E-Scooter

Überrollt von der lautlosen Gefahr

Scooter Fahrer Foto: AdobeStock
Meinung

E-Roller taugen nicht für den betrieblichen Einsatz, warnt der Bundesverband Fuhrparkmanagement.

Nachdem ich in mehreren Städten von E-Scootern fast überfahren worden wäre, frage ich mich: Gilt die Straßenverkehrsordnung nicht mehr, sobald man ein Spaßfahrzeug benutzt? Die meisten E-Scooter-Fahrer – vorwiegend Männer – sausen mit glänzenden Augen durch die Straßen, als gäbe es kein Morgen. Verkehrsregeln werden ignoriert; Umsicht ist ein Fremdwort. Hat sich das Verkehrsministerium das wirklich so vorgestellt? E-Roller werden wenig zur ambitionierten Mobilitätswende beitragen, denn es geht den Nutzern offensichtlich nicht darum, die Umwelt zu schonen und die letzte Meile elektrisch zu fahren. Es scheint allein um die Gaudi zu gehen.
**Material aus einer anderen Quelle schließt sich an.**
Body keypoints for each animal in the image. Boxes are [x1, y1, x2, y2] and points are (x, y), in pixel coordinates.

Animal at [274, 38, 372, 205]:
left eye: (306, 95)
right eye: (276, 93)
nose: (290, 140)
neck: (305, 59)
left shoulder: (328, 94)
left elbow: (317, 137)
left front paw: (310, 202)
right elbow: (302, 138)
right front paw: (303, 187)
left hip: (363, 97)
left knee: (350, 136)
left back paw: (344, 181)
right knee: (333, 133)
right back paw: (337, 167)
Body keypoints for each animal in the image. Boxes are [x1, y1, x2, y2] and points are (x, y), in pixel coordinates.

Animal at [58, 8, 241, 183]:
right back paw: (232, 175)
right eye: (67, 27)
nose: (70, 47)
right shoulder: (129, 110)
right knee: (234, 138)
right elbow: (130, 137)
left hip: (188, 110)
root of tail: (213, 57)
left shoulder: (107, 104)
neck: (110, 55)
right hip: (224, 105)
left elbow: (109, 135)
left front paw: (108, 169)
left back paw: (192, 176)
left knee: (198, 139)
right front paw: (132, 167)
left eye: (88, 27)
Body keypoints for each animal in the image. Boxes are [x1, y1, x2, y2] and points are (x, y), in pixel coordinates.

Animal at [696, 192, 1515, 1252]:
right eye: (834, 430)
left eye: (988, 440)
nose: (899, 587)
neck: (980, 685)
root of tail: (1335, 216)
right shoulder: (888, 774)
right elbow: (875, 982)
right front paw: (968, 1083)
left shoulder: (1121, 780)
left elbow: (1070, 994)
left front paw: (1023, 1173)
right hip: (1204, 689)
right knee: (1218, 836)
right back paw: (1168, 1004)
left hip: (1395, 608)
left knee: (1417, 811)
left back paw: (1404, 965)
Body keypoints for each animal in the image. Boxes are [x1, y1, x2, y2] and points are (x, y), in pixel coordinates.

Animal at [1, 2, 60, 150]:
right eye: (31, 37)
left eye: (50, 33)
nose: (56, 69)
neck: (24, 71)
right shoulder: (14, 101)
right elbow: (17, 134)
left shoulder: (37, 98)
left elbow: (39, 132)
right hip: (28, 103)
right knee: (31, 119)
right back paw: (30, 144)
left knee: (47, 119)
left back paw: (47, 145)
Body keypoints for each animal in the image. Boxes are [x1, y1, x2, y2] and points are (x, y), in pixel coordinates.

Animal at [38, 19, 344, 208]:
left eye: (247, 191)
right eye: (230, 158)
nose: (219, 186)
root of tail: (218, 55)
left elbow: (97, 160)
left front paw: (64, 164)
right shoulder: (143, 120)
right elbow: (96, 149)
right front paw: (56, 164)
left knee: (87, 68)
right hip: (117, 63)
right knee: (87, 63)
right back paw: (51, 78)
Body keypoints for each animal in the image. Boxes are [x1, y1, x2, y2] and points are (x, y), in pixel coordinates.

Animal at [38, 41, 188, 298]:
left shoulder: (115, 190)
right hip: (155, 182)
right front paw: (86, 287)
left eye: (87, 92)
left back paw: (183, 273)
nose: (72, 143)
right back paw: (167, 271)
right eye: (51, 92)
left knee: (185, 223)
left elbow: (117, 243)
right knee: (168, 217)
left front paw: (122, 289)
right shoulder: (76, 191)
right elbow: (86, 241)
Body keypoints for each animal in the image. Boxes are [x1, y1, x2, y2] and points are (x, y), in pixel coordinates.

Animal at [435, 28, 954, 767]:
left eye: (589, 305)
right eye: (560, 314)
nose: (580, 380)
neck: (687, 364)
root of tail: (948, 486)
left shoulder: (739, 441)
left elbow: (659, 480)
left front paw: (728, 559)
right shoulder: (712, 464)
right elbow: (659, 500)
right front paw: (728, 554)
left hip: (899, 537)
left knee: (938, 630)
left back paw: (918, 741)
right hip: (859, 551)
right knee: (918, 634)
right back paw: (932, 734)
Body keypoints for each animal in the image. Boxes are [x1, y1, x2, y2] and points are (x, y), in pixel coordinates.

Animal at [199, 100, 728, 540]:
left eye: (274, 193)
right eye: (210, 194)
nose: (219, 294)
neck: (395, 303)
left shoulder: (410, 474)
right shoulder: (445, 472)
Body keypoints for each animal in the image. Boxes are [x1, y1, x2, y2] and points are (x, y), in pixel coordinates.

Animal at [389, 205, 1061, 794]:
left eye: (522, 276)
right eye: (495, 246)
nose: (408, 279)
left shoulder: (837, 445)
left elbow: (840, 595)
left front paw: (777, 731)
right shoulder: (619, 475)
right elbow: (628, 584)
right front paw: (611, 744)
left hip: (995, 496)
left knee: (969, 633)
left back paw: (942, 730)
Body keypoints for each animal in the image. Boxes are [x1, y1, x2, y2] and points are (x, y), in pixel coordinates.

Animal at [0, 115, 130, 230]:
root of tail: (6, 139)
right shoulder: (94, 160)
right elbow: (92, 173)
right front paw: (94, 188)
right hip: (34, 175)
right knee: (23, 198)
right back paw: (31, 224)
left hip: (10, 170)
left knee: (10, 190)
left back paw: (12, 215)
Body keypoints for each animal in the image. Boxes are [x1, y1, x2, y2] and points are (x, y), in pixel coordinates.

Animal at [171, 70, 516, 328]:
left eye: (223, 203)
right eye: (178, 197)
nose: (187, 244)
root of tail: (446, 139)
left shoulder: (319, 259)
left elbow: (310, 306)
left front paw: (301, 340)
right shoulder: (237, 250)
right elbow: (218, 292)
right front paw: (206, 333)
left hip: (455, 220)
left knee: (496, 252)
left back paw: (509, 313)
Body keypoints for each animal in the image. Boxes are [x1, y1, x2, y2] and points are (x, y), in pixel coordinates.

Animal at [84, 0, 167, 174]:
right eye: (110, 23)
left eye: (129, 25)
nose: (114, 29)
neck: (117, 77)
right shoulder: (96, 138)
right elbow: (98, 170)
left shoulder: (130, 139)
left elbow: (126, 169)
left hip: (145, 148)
Ein paar Monate nachdem Elektrokleinstfahrzeuge offiziell für den Straßenverkehr zugelassen wurden, häufen sich die Unfälle. "Gefährlich, nervig, nicht umweltfreundlich", titelt Tagesschau.de. Die Roller stellen allein schon dadurch eine Gefahr dar, dass man sie nicht hört und weil sie zu riskantem Fahrverhalten verleiten. Außerdem muss das vermeintlich umweltschonende Gefährt von Lkw eingesammelt werden, welche die ganze Nacht durch die Stadt fahren. Schließlich müssen die Fahrzeuge ja an die Ladestation.

Es bedarf also dringend weiterer Regelungen – was das Verkehrsministerium anders zu sehen scheint. Zumindest hört man nichts. Eine Zwischenbilanz will das Ministerium erst ziehen, wenn die Bundesanstalt für Straßenwesen über einen Zeitraum von drei Jahren die Sache wissenschaftlich begleitet und evaluiert hat.

Schaut man auf eine rein betriebliche Nutzung, muss jedem klar sein, dass die Verantwortlichen eine Gefährdungsbeurteilung für das Fahrzeug vornehmen müssen. Sie müssen Fahrer ein- und unterweisen und über Risiken aufklären. Berufsgenossenschaftliche Regeln und Unfallverhütungsvorschriften bezüglich der Fahrzeuge müssen selbstverständlich beachtet werden. Sicherheitsvorgaben wie Helm­pflicht und reflektierende Kleidung kommen hinzu. Schließlich liegt die Verantwortung bei dienstlicher Nutzung auch bei den Unternehmen.

Noch schlimmer, wenn auf einer Dienstreise mal schnell ein frei verfügbarer Scooter genutzt wird und etwas passiert. Abgesehen davon, dass eine Ein- oder Unterweisung wahrscheinlich nicht stattgefunden hat: Es gibt hier höhere Haftungsrisiken, denn die Haftpflichtversicherung greift in vielen Fällen nicht. Unsere klare Empfehlung: Es sind Spiel-, Spaß- und Sportfahrzeuge, die wir für die betriebliche Nutzung aus Sicherheitsgründen nicht nur nicht empfehlen. Wir können Mobilitätsverantwortlichen nur raten, ein betriebliches Nutzungsverbot auszusprechen. Denn nur weil das Verkehrsministerium halbe Sachen macht, heißt das ja noch lange nicht, dass sich der Klügere nicht am besten selbst kümmert.